Cientistas anunciaram a descoberta de um novo planeta do tamanho da Terra com cerca de 50% de chance de estar em uma zona habitável, segundo estudo publicado nesta semana. O exoplaneta está localizado a aproximadamente 146 anos-luz do nosso sistema solar e orbita uma estrela semelhante ao Sol.
A identificação foi feita a partir de dados coletados em 2017 por uma missão do NASA, por meio do telescópio espacial Kepler. O estudo é assinado por astrônomos da Austrália, Reino Unido, Estados Unidos e Dinamarca e foi divulgado na revista científica Astrophysical Journal Letters.

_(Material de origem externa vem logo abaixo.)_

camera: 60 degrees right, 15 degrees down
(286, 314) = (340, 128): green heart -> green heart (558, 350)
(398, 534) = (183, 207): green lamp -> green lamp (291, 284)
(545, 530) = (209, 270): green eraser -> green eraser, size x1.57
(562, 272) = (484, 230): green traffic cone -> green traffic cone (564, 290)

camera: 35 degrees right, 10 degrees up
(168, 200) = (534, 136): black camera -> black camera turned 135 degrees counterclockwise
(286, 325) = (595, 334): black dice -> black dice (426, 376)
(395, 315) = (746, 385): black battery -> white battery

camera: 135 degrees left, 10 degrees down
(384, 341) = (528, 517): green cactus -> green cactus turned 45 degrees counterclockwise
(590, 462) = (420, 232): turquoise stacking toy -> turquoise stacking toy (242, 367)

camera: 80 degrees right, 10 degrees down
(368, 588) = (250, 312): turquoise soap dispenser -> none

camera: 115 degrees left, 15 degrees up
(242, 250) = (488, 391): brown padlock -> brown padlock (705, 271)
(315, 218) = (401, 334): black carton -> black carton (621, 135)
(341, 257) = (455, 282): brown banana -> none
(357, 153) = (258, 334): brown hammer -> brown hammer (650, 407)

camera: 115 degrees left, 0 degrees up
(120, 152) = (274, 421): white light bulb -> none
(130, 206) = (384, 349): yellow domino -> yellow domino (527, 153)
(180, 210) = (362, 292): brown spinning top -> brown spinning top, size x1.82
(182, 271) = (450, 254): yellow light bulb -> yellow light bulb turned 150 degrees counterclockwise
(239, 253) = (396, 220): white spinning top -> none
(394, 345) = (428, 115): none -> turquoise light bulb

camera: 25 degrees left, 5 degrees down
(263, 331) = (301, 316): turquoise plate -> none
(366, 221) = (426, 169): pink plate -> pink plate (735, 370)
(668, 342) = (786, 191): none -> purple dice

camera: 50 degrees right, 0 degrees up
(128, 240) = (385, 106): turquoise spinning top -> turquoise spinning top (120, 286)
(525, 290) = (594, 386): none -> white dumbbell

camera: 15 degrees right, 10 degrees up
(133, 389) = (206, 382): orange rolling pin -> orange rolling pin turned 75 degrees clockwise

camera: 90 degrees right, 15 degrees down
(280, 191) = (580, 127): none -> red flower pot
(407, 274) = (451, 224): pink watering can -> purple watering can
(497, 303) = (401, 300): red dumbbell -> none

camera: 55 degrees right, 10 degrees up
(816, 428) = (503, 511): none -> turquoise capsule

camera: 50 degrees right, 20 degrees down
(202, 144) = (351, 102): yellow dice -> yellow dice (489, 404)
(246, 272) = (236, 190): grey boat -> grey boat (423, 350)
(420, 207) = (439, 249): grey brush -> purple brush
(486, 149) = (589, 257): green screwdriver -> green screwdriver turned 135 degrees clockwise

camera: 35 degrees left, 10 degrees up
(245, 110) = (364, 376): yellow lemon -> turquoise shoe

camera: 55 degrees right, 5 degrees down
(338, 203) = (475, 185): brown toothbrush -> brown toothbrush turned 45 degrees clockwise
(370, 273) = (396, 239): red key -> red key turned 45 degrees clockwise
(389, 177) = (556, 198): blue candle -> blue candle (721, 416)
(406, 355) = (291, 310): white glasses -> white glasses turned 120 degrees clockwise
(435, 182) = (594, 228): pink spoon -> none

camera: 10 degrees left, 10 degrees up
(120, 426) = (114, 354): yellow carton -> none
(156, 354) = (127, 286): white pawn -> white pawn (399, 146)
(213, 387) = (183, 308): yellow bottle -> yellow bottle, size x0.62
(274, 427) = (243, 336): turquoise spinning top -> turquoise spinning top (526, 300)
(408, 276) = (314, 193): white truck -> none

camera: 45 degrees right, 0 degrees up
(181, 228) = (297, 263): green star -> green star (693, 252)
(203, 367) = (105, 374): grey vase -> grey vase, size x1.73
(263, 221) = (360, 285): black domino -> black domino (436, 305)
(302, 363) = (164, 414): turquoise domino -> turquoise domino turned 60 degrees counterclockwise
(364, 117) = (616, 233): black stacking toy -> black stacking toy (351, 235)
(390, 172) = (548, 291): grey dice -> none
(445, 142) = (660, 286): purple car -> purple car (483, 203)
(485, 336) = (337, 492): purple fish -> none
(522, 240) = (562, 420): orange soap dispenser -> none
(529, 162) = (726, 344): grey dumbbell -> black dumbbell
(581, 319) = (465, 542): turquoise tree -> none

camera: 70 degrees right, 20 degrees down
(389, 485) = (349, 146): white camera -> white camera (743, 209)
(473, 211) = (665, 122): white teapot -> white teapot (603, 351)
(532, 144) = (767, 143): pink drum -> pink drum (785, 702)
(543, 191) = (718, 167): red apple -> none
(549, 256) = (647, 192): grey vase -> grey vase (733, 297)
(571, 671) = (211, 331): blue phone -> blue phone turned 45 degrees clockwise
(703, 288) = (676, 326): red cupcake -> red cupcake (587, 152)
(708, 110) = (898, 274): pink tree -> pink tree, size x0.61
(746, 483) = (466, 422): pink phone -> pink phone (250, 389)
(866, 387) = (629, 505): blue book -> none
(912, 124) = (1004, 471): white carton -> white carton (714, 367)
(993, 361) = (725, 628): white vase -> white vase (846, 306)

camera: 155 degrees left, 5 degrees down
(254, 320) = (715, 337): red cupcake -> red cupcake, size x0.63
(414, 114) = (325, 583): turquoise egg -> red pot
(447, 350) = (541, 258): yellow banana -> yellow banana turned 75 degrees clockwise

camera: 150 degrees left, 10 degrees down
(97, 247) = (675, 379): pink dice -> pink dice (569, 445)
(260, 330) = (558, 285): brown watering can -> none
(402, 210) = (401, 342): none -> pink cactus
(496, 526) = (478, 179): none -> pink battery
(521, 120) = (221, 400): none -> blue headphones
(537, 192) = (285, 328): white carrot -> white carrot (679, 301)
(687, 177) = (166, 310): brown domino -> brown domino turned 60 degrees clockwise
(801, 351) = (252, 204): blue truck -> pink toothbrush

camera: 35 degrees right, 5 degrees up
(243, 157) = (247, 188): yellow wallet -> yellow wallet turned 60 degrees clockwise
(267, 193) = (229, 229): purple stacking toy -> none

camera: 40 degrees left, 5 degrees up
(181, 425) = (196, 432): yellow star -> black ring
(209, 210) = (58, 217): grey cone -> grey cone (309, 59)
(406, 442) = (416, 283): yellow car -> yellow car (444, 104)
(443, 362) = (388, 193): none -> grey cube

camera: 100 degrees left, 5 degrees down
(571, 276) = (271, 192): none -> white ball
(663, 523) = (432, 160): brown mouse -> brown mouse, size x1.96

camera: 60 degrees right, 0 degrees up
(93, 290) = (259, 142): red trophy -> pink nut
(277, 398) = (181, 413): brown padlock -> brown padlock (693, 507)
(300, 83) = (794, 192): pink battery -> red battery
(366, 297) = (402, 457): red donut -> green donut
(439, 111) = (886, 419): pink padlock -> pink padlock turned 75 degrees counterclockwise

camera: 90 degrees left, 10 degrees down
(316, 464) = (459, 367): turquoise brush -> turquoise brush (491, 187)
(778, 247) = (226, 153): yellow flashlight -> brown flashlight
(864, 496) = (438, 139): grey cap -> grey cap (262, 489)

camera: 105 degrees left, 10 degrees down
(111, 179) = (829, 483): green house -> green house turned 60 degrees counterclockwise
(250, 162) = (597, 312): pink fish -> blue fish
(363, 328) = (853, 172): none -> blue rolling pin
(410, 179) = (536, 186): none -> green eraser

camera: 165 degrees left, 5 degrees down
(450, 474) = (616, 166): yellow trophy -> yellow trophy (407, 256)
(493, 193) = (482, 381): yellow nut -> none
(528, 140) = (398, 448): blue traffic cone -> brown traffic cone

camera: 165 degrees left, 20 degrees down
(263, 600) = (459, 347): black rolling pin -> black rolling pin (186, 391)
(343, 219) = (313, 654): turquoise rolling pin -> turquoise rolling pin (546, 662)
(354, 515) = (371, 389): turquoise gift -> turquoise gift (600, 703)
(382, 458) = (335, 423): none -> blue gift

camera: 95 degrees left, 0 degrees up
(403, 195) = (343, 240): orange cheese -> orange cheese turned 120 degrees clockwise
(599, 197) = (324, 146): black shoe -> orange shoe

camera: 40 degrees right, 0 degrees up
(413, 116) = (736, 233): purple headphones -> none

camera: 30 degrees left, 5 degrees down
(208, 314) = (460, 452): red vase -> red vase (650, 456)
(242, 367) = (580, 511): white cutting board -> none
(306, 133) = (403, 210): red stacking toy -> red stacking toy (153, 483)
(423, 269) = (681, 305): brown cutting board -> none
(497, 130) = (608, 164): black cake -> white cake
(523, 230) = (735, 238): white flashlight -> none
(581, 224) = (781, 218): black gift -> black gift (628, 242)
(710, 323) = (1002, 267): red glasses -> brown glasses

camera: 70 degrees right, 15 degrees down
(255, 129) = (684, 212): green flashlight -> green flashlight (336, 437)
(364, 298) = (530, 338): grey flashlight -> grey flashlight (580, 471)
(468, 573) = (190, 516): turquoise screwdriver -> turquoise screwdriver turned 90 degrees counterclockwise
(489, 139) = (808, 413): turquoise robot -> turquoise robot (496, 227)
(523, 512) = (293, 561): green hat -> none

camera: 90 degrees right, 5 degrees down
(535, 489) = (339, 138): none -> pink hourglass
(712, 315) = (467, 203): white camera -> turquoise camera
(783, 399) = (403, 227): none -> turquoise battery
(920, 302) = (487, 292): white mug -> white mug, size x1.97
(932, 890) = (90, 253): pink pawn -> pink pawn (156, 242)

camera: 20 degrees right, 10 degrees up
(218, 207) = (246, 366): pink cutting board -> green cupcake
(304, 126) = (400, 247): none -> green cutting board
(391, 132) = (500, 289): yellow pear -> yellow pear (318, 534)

Batizado de HD 137010 b, o corpo celeste ainda é classificado como planeta candidato, mas reúne características que chamaram a atenção da comunidade científica. Além do tamanho semelhante ao da Terra, ele possui uma órbita de cerca de 355 dias, muito próxima ao período orbital do nosso planeta, que é de 365 dias.
Planeta pode estar em zona habitável, mas clima lembra Marte
De acordo com os pesquisadores, o HD 137010 b tem aproximadamente 50% de probabilidade de estar na zona habitável da estrela que orbita — região onde pode existir água líquida em condições adequadas. No entanto, a estrela é menos brilhante e mais fria que o Sol, o que indica que a temperatura da superfície do planeta pode ser semelhante à de Marte, possivelmente abaixo de -70°C.
A detecção ocorreu quando o planeta passou brevemente à frente de sua estrela, causando um pequeno escurecimento observado pelos instrumentos do Kepler. Curiosamente, a identificação inicial foi feita por cientistas cidadãos, incluindo um estudante do ensino médio, antes de ser aprofundada por equipes profissionais ao redor do mundo.
Uma das autoras do estudo, a pesquisadora Chelsea Huang, da Universidade do Sul de Queensland, destacou a proximidade relativa do planeta em termos astronômicos. Segundo ela, trata-se de um dos exoplanetas mais promissores já encontrados ao redor de uma estrela semelhante ao Sol.
Em análise publicada no jornal britânico The Guardian, a astrofísica Sara Webb, da Universidade de Swinburne, classificou a descoberta como “empolgante”. Ela ressalta, porém, que apesar de estar relativamente próximo em escala galáctica, uma viagem até o planeta levaria dezenas ou centenas de milhares de anos com a tecnologia atual.
A descoberta reforça os avanços na busca por mundos potencialmente habitáveis fora do sistema solar e amplia o catálogo de exoplanetas que poderão ser estudados em missões futuras.